Task:
In the article on Europe's new largest bank, turn the paragraph starting "Deutsche Bank becomes the largest bank in Europe" into a short bulleted list that keeps its key figures.

Extract provided:
——————————

New Leading Bank in Europe

March 28, 2012

By Mikhail Overchenko

Deutsche Bank becomes the largest bank in Europe in terms of total assets. According to Bloomberg, Deutsche Bank’s assets increased by 14 percent up to 2.16 trillion euro ($2.88 trillion) in 2011, the bank left behind BNP Paribas. The assets of the French bank, the leader in 2010, fell 1.7 percent down to 1.97 trillion euro ($2.63 trillion).

Deutsche Bank was the largest bank in Europe last time in 2006. Today it leaves behind not only European, but American competitors as well: assets at the largest bank of the USA, JPMorgan Chase & Co., amounted to $2.27 trillion after a 7 percent rise.

The policy of Josef Ackermann, Chief Executive Officer, enabled Deutsche Bank to pull ahead. Josef Ackermann considers the regulators’ wish to limit bank size to be incorrect. “The problem is not in the size of the bank, but in the banks interconnection”, said Ackermann to the Financial Times in July 2009, remarking that Lehman Brothers Holdings, Inc., the American investment bank, and Hypo Real Estate Holding AG, the German mortgage bank, collapsed during the crisis, weren’t among the largest ones.

Since the end of 2009, Deutsche Bank has increased its assets by 44 percent, while nine other largest European banks on the average showed a 5 percent rise. Massive changes in the business sphere undertaken by world banks helped along to increase balance sheet of Deutsche Bank: many banks reduced their assets and liquidated entire divisions. Royal Bank of Scotland reduced the assets of the invest banking unit by £70 billion ($111.4 billion) over the past six months, and the Swiss UBS cuts the operations of its invest banking unit by refusing fixed-income papers trading and non-interchange transactions with securities. And this process tends to continue. Amount of finance on the balance sheets of the investment banks within the next two years shall reduce by $1 trillion, or by 7 percent due to strengthening of requirements to capital and funding costs increase, - says the yesterday published report of Morgan Stanley bank and Oliver Wyman consulting firm.

——————————

Information supplied:
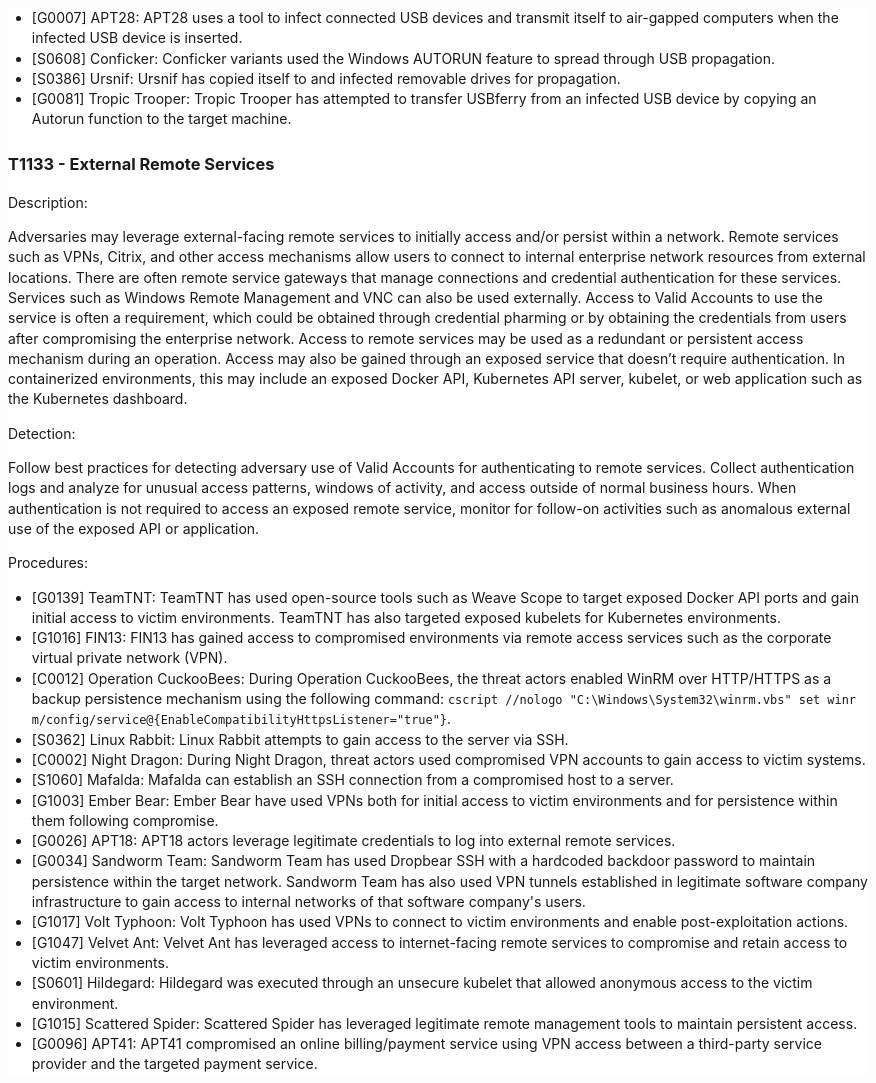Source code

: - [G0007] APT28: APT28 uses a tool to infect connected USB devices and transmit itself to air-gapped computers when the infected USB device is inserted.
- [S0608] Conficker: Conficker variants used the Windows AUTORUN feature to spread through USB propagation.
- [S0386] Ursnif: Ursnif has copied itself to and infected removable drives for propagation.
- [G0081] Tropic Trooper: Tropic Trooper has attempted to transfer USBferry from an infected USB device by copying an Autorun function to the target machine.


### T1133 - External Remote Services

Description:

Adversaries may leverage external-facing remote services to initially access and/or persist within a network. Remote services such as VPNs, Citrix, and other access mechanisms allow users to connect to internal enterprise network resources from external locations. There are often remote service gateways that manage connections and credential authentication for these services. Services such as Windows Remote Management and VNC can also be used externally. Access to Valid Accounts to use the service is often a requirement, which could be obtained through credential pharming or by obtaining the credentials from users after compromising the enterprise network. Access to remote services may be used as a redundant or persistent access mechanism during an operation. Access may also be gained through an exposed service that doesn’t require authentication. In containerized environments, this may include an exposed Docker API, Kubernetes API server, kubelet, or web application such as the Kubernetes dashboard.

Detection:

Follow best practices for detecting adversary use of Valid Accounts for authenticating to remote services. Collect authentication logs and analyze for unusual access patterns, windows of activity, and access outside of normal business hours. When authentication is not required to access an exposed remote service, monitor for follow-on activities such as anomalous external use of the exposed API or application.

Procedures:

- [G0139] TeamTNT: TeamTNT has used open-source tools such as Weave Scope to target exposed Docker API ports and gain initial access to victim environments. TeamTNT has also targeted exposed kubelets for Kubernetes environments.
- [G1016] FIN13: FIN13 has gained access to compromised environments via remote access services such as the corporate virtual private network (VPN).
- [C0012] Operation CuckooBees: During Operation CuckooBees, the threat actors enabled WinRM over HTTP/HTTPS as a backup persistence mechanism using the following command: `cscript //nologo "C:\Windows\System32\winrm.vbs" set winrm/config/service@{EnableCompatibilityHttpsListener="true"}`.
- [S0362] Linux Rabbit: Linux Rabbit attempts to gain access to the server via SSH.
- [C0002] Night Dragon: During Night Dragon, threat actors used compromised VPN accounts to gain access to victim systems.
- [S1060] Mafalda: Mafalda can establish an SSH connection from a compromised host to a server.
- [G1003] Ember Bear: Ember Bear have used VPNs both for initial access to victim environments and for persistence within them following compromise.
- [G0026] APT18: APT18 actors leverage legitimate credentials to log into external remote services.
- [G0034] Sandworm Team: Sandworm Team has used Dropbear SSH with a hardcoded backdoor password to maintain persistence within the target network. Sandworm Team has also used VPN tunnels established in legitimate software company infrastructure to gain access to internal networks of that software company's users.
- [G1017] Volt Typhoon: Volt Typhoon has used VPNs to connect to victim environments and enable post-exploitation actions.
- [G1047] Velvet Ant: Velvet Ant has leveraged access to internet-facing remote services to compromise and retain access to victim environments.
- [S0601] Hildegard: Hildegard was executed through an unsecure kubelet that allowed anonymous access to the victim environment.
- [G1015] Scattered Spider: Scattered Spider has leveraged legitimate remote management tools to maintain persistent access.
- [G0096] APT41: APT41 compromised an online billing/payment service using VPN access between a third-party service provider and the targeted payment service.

——————————

Solution for this exercise:
- Deutsche Bank is now Europe's largest bank by total assets.
- According to Bloomberg, its assets grew 14 percent in 2011 to 2.16 trillion euro ($2.88 trillion).
- It overtook BNP Paribas, the 2010 leader.
- BNP Paribas's assets fell 1.7 percent to 1.97 trillion euro ($2.63 trillion).